*What this task involves:* How does this sentence from the figure caption read in Spanish: "DNA was treated with limited amounts of syn-TaqII, to pinpoint stimulatory effect differences."

*Passage provided:*
Figure 7

Bifunctionality of TaqII: REase/MTase activities of the enzyme. (A) Evaluation of cofactor SAM effect and its analogues on TaqII activity. Three putative effectors and ATP, were compared in their effect on syn-TaqII REaseactivity. 300 ng of the PCR fragment (390 bp; = 1.2-pmol of 5′-GACCGA-3′ recognition sites) was digested with 17 pmol (0.12 u) of syn-TaqII as described in Methods. Lanes M, modified GeneRuler™ 100 bp DNA Ladder (Thermo Fisher Scientific/Fermentas); lane K, untreated DNA; lane 1, + syn-TaqII (no cofactors, except Mg²⁺); lane 2, as in lane 1 + SIN); lane 3, + SAM; lane 4, + SAH; lane 5, + ATP. DNA was treated with limited amounts of syn-TaqII, to pinpoint stimulatory effect differences. (B) The MTase activity of syn-TaqII. Samples of 1.2 pmol 390 bp PCR fragment were incubated with 30 pmol syn-TaqII protein in the MTase buffer in the presence of either EDTA or Ca²⁺ as described in Methods. The resulting DNA was purified and challenged with an excess of TaqII REase: 1.18 pmoles the enzyme and 0.6 pmoles 5′-GACCGA-3′ sites (2 : 1 molar ratio) for 1 h at 65°C in the optimal TaqII REase buffer supplemented with 10 mM MgCl₂; Lane M, as in panel A; lane K1, untreated DNA; lane K2, no TaqII/ REase buffer; lane 1, + TaqII, MTase buffer + EDTA/subsequent incubation + TaqII, REase buffer; lane 2, + TaqII, MTase buffer + EDTA/no subsequent incubation; lane 3, + TaqII, MTase buffer + EDTA/subsequent incubation with TaqII, REase buffer; lane 4, no TaqII, MTase buffer + Ca²⁺/subsequent incubation + TaqII, REase buffer; lane 5, + TaqII, MTase buffer + Ca²⁺/no subsequent incubation; lane 6, + TaqII, MTase buffer + Ca²⁺/subsequent incubation + TaqII, REase buffer.

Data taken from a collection
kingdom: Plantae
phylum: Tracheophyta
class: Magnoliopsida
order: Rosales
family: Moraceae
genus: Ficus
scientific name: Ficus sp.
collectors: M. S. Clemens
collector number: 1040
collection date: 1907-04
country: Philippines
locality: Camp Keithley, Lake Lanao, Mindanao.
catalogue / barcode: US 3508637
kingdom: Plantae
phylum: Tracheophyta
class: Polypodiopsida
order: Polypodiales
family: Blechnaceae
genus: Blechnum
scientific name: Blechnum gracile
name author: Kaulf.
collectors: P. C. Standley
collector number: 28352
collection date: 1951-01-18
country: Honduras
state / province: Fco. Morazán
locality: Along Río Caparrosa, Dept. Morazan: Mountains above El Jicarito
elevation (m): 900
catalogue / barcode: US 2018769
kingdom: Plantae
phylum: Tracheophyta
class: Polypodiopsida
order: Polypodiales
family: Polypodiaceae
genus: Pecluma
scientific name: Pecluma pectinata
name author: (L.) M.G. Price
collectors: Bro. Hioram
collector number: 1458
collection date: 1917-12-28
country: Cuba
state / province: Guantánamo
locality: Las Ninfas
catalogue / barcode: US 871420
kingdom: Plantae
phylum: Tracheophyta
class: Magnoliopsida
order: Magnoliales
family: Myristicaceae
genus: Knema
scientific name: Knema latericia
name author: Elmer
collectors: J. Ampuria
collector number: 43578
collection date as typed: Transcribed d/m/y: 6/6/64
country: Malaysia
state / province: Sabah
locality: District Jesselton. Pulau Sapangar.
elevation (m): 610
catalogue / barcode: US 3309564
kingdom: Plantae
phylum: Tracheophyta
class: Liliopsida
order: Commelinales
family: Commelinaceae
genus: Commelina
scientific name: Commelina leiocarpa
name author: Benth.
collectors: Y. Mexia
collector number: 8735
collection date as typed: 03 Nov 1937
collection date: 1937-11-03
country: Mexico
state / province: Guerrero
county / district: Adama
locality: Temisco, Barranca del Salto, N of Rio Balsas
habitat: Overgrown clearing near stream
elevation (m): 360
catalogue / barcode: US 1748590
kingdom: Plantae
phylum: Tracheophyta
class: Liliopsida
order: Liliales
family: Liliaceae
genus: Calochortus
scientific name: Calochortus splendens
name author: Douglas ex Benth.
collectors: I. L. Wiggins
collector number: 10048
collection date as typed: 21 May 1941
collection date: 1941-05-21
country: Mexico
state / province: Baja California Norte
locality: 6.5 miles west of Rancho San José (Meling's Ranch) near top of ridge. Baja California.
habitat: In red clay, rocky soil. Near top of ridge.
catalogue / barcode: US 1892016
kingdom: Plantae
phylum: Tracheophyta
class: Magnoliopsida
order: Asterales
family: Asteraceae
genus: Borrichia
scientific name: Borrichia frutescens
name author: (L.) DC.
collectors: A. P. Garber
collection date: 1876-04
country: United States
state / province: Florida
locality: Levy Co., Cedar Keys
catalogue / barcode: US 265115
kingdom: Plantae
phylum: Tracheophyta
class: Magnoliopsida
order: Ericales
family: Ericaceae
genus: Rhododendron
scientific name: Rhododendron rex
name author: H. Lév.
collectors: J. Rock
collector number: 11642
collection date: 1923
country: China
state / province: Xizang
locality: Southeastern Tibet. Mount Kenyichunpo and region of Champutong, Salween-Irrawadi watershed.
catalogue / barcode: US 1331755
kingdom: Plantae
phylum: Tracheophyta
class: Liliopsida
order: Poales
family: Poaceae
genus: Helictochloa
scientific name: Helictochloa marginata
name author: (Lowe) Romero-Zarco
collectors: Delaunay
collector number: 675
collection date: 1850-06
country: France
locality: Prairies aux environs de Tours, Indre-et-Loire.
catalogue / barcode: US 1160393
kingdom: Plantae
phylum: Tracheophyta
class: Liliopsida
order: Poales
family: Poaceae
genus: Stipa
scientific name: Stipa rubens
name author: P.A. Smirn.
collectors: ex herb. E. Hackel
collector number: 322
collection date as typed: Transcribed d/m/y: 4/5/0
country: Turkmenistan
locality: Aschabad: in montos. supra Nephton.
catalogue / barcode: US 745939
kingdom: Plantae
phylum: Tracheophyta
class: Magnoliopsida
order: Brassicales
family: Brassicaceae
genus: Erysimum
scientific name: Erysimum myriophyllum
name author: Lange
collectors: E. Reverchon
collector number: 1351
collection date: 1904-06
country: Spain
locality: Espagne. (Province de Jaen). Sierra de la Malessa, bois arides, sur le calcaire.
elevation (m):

*Task result:* El ADN se trató con cantidades limitadas de syn-TaqII para determinar con precisión las diferencias en el efecto estimulador.